À Saint-Denis (93), des élèves de CM1/CM2 prennent la parole pour mieux protéger leur bien-être. Grâce à une consultation nationale de l’UNICEF, leurs ressentis deviennent une force pour agir, ici et maintenant.
À écouter
Dans les couloirs de l’école primaire Anatole France à Saint-Denis, la récréation vient de se terminer. Dans la classe de Madame Cissé, cet après-midi ne sera pas consacré aux mathématiques ou à l'anglais, mais à la santé mentale. Du 6 octobre 2025 au 9 mars 2026, l’UNICEF organise une grande consultation auprès des 6-18 ans partout en France.
Une enquête nationale pour transformer la parole en décisions
Jeanne Royer, coordinatrice de la consultation nationale à l’UNICEF France, pose le cadre : « Cette consultation nationale, c’est une enquête menée par l’UNICEF tous les deux ans depuis 2013 ». Sa particularité : mesurer l’application des droits de l’enfant « en se basant directement sur les dires (…) des enfants ».
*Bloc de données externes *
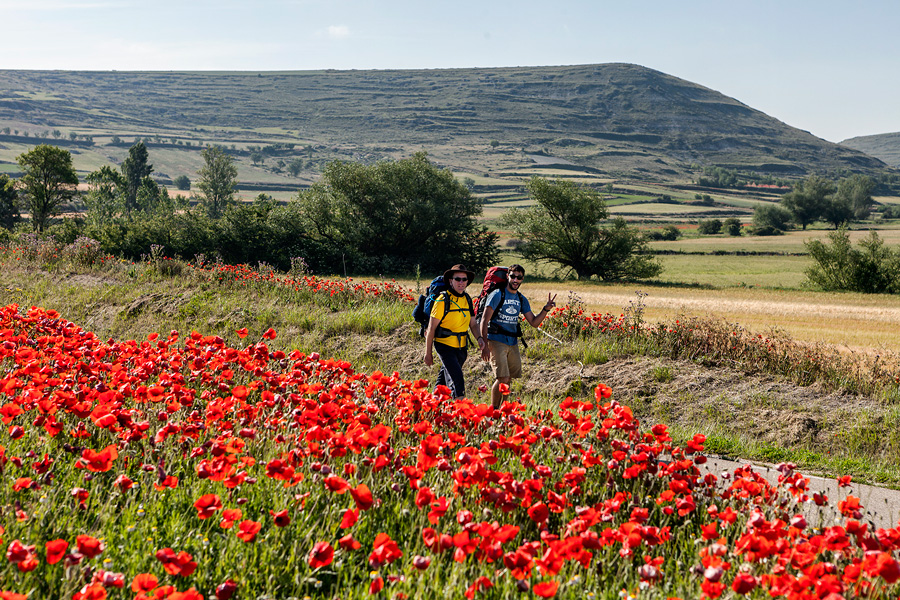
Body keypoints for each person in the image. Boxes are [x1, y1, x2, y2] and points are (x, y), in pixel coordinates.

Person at [479, 264, 556, 409]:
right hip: (496, 340)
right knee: (502, 377)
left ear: (522, 279)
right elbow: (484, 320)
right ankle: (494, 411)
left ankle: (504, 410)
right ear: (507, 276)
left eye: (519, 277)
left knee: (508, 379)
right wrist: (484, 345)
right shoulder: (497, 295)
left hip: (512, 342)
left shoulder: (521, 299)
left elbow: (534, 322)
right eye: (513, 276)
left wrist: (545, 309)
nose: (515, 280)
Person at [423, 264, 485, 399]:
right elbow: (431, 328)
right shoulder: (442, 300)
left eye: (464, 279)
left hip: (462, 348)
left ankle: (432, 404)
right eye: (458, 279)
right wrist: (428, 353)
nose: (461, 282)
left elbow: (473, 324)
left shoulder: (467, 299)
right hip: (444, 346)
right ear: (451, 281)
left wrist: (479, 338)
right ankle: (460, 407)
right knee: (457, 381)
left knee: (443, 381)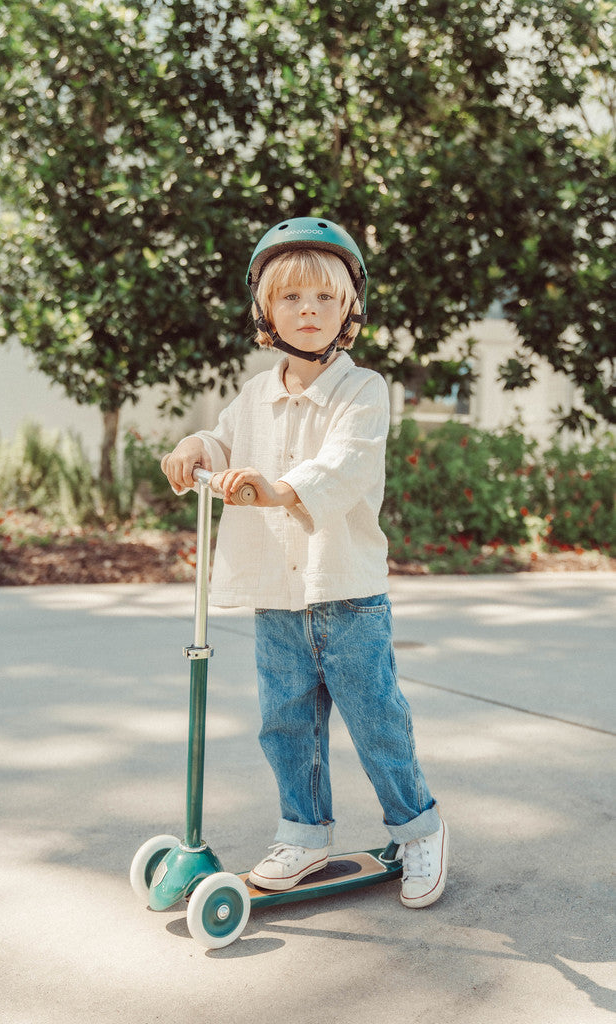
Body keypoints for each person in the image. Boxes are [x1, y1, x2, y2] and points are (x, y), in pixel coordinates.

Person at [161, 216, 449, 908]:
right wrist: (199, 448)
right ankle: (303, 832)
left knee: (376, 720)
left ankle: (418, 830)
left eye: (324, 298)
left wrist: (279, 490)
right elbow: (226, 441)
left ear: (351, 307)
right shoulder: (253, 394)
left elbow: (343, 466)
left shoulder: (363, 390)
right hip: (277, 596)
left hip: (345, 591)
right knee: (285, 722)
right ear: (264, 311)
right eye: (290, 298)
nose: (308, 311)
Assis à leur table, les élèves répondent individuellement à des questions très concrètes : colère, tristesse, concentration, agitation, peur… Les mots sont simples, les situations parlent à tous. Une élève explique : « Non, jamais, parce qu’à part quand on m’énerve vraiment, mais d’habitude, je ne m’énerve pas rapidement. » Un autre confie : « Oui, parfois » à la question sur la tristesse.
Un enfant résume : « C’était pour des gens qui vont vérifier pour voir ce qu’ils peuvent faire pour les enfants. » Un autre insiste sur l’importance de dire vrai : « C’est surtout le but, c’est qu’on soit honnête (…) parce que sinon, on va toujours avoir les mêmes problèmes. » Même quand tout va bien, ils le revendiquent : « J’ai souvent dit que j’allais bien (…) comme ça, ils verront que pas tous les enfants ne se sentent pas bien. »
Avec les résultats, des actions ou propositions pourront être portées auprès des décideurs pour améliorer le bien-être des enfants, ou mieux le prendre en charge.
Mettre des mots, puis proposer des ressources
« C’est de la responsabilité des adultes avant tout de prendre soin de leur santé mentale » poursuit Jeanne. La consultation est aussi un moment d’éducation à la santé mentale. En classe, une question ouvre la discussion : qu’est-ce que la santé mentale ? Pour passer de la théorie à la pratique, l’UNICEF est accompagné par Petit Bambou fondation. Une organisation à but non lucrative qui met à disposition des contenus gratuits pour les enseignants. "Ce sont les abonnements de Petit bambou qui financent cette action" détaille Sophie Gosselin, responsable de Petit Bambou Fondation.
Ce jour-là, les élèves ont droit à une séance de méditation proposée par Gaelle Piton, sophrologue. Quelques minutes à se concentrer sur le son d'un bol tibétain. "Ce que ca peut apporter à cet âge, c'est de la prévention, avoir un vocabulaire des émotions, des sensations et écouter son corps" précise-t-elle. Cela peut aussi passer par une météo des humeurs avant de commencer la journée, tant de petits outils qui permettent de mieux grandir et mieux apprendre.